The Achieving a Better Life Experience (ABLE) Act passed the Senate on Dec. 17 as part of a bigger tax package by the margin of 76 to 16. Earlier this month, the bill overwhelmingly passed the often-fractious House of Representatives, 404-17.

What it does

The ABLE Act helps the families of people with disabilities save for health care costs, housing, lifelong education, and other needs. Under current law, a child diagnosed with a disability can’t have assets worth more than $2,000 or earn more than $680 per month without forfeiting eligibility for government programs like Medicaid. The ABLE Act would allow a tax-free savings account up to $100,000 to pay for disability-related expenses.

The aim of the ABLE Act is to remove bureaucratic obstacles to help Americans save their own money to help pay for long-term care. To some activists, it could provide a template for reforming Medicare and Social Security in the next Congress.
The legislation follows on the historic Workforce Investment and Opportunities Act, which also passed recently and was already signed into law.

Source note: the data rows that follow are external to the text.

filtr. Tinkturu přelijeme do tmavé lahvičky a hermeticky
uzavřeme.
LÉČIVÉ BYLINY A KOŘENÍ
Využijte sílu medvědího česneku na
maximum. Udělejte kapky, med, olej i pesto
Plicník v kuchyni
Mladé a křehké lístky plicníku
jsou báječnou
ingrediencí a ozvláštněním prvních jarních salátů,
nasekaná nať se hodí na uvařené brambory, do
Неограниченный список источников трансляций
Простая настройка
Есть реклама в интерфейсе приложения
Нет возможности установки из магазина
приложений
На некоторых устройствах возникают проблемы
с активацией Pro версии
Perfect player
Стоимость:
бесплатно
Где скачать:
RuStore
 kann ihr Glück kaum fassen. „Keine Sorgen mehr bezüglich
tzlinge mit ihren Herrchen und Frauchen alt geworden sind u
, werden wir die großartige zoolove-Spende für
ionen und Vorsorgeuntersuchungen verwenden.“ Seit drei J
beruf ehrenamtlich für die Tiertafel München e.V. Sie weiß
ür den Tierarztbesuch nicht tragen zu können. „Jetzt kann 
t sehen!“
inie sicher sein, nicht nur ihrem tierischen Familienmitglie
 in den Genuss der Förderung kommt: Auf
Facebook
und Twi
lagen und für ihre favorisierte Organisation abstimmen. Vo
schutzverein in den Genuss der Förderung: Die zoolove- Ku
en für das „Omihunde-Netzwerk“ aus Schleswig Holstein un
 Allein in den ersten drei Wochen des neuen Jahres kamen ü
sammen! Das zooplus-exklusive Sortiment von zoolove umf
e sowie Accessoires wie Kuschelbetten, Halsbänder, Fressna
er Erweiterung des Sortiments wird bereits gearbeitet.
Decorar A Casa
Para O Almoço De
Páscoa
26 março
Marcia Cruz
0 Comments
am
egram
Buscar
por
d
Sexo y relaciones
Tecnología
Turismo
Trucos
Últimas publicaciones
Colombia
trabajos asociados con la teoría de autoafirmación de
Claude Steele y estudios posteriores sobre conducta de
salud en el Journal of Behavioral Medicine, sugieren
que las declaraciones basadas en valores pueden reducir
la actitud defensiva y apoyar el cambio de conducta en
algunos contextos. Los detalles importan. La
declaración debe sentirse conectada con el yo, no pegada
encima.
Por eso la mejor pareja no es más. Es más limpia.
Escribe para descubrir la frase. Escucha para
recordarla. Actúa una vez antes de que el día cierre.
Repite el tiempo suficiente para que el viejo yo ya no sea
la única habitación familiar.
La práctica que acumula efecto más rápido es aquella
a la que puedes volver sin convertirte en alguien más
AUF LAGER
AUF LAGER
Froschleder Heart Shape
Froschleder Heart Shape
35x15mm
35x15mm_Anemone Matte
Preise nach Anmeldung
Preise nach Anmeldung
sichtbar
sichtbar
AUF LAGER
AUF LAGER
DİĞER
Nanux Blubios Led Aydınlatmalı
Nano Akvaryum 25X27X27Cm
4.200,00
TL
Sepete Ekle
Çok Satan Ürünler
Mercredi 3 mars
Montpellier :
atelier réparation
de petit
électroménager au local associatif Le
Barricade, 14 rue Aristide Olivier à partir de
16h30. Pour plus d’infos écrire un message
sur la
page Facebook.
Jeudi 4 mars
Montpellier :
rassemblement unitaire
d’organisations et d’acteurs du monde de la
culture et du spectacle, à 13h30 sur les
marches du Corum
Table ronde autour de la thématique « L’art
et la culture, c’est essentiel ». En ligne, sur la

Additionally, Rule 503 will go into effect on Jan. 1, 2015. Under this rule, federal contractors will be asked to be inclusive employers of people with disabilities in new and better ways, according to Jennifer Laszlo Mizrahi, president of RespectAbility. “The Association of Building Contractors (ABC) sued to fight Rule 503. However, several disability organizations filed amicus briefs in the litigation, supporting the measure. The court system’s decision is clearly a victory for inclusion and equality.”